Editorial

22 novembre 2020

Edito                    Contre le virus de l’indifférence, les œuvres de miséricorde

En ce dimanche du Christ-Roi de l’univers, l’évangile choisi est celui où Jésus nous révèle les œuvres de miséricorde corporelles (Mt 25, 36-44). Situées juste avant le récit de la Passion et de la Résurrection de Jésus, elles sont donc le porche d’entrée dans une contemplation du Christ, qui veut sauver tous les hommes et rejoint particulièrement les plus démunis.

La grande créativité, déployée en cette période de pandémie, a permis d’adapter les modalités d’exercice de ces œuvres de miséricorde, parfois au gré d’obstacles concrets, mais aussi de vivre, de façon renouvelée, les œuvres traditionnelles de miséricorde spirituelle, que sont le fait d’instruire, de conseiller, de consoler, de conforter, de pardonner et de supporter avec patience (Catéchisme de l’Église catholique, n. 2447).

En ayant à cœur d’essayer pour aujourd’hui d’exercer des œuvres de miséricorde, nous pouvons ainsi étendre le règne du Christ, dans notre cœur et dans notre monde. Comme le rappelait le pape François à l’audience générale du 12 octobre 2016, les œuvres de miséricorde sont un antidote contre le virus de l’indifférence.

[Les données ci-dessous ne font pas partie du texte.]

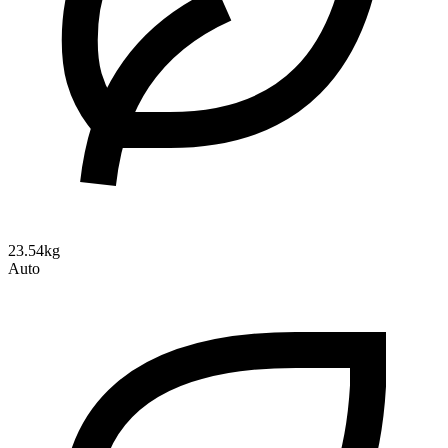
23.54kg
Auto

Davantage, les œuvres de miséricorde nous ouvrent le chemin de la paix véritable, de la paix donnée par Jésus, lui qui refusa d’être un messie politique. Sur cette route de la paix, la sauvegarde de la création est si importante qu’en 2016 le pape François l’a ajoutée comme œuvre de miséricorde. Il s’agit d’une conversion personnelle, chacun peut décider de sauvegarder la création, et communautaire. A grande échelle, cette œuvre pourrait être une voie européenne d’élaboration de la paix, car il semble que l’Europe puisse jouer un rôle particulier dans la transition énergétique, notamment vers un monde bas-carbone.